## Extracted records:

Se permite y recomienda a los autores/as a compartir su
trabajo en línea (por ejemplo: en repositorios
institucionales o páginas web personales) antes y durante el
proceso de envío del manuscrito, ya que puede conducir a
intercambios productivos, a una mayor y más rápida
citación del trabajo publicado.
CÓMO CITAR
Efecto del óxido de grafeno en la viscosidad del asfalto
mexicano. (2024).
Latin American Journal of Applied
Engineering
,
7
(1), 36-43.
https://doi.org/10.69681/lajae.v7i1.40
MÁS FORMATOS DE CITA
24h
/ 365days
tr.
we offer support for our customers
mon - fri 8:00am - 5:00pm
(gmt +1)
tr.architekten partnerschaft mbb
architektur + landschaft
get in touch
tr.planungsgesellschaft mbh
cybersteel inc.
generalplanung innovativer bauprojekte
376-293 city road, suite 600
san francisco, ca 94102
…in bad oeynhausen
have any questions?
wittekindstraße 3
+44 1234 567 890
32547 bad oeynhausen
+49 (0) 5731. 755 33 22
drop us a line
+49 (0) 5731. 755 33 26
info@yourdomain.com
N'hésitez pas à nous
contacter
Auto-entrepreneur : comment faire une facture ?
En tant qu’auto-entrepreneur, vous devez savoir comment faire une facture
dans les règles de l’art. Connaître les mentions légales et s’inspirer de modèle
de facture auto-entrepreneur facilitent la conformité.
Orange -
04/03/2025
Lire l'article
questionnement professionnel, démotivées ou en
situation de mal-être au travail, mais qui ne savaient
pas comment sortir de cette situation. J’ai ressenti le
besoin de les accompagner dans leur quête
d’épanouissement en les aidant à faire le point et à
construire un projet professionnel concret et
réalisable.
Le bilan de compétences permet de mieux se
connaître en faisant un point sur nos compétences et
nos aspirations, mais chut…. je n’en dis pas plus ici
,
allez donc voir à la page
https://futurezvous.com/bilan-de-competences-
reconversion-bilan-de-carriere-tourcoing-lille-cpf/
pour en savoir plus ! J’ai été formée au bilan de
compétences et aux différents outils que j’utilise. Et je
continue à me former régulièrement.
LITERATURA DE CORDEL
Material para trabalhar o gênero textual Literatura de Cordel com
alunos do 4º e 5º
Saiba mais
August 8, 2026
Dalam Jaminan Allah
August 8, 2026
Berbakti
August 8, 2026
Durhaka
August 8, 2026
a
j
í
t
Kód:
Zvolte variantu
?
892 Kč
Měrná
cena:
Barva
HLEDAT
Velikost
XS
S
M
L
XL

---

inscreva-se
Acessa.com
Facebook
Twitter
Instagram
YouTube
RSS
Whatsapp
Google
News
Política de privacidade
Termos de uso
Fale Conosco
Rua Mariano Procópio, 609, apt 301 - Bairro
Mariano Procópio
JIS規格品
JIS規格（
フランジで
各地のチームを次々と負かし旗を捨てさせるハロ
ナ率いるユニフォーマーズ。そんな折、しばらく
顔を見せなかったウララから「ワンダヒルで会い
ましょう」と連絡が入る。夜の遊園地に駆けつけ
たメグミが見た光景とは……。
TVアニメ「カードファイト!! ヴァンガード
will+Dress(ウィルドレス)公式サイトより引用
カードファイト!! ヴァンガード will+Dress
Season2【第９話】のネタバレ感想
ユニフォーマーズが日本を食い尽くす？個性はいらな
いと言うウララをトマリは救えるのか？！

==

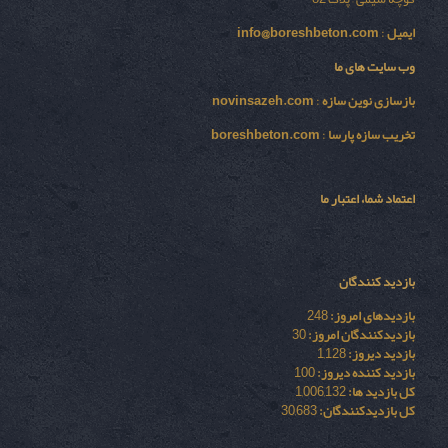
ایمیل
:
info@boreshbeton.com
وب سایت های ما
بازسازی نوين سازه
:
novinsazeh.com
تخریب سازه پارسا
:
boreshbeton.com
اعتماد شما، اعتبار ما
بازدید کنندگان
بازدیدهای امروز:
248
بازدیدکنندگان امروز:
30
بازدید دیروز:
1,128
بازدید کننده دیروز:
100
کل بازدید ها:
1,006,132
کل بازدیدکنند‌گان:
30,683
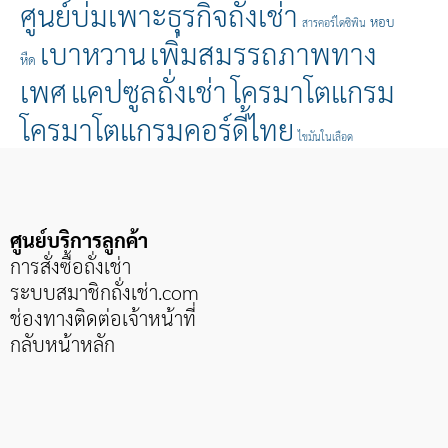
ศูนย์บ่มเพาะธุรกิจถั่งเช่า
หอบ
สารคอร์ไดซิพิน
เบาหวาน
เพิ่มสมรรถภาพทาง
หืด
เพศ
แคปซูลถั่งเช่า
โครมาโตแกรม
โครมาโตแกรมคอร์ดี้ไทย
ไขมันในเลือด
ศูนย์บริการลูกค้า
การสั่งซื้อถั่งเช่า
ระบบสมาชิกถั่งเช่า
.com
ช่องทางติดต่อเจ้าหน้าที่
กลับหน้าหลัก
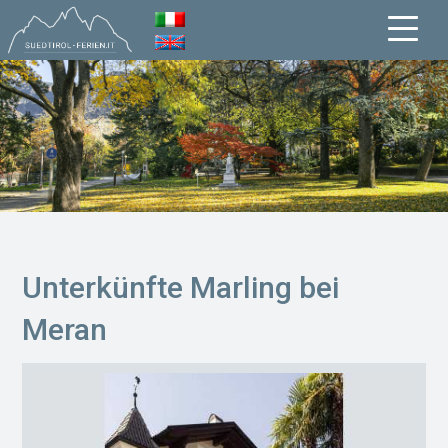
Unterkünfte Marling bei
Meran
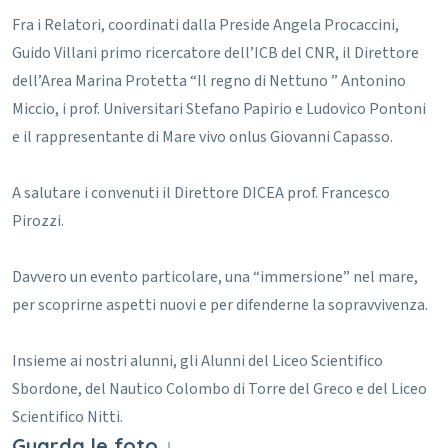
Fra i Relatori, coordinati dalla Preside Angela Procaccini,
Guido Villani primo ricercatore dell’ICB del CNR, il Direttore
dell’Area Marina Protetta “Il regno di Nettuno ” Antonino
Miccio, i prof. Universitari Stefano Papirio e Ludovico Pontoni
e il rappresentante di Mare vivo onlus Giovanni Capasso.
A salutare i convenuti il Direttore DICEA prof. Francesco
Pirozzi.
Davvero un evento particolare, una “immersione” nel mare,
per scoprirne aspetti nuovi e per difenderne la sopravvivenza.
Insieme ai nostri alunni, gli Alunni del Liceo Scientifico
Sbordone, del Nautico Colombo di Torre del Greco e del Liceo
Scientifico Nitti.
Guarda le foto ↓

## Exercise:
Copy out the listing lines from the one containing "Fra i Relatori, coordinati" through the one containing "Guarda le foto ↓", with nothing changed.

## Output for this exercise:
Fra i Relatori, coordinati dalla Preside Angela Procaccini,
Guido Villani primo ricercatore dell’ICB del CNR, il Direttore
dell’Area Marina Protetta “Il regno di Nettuno ” Antonino
Miccio, i prof. Universitari Stefano Papirio e Ludovico Pontoni
e il rappresentante di Mare vivo onlus Giovanni Capasso.
A salutare i convenuti il Direttore DICEA prof. Francesco
Pirozzi.
Davvero un evento particolare, una “immersione” nel mare,
per scoprirne aspetti nuovi e per difenderne la sopravvivenza.
Insieme ai nostri alunni, gli Alunni del Liceo Scientifico
Sbordone, del Nautico Colombo di Torre del Greco e del Liceo
Scientifico Nitti.
Guarda le foto ↓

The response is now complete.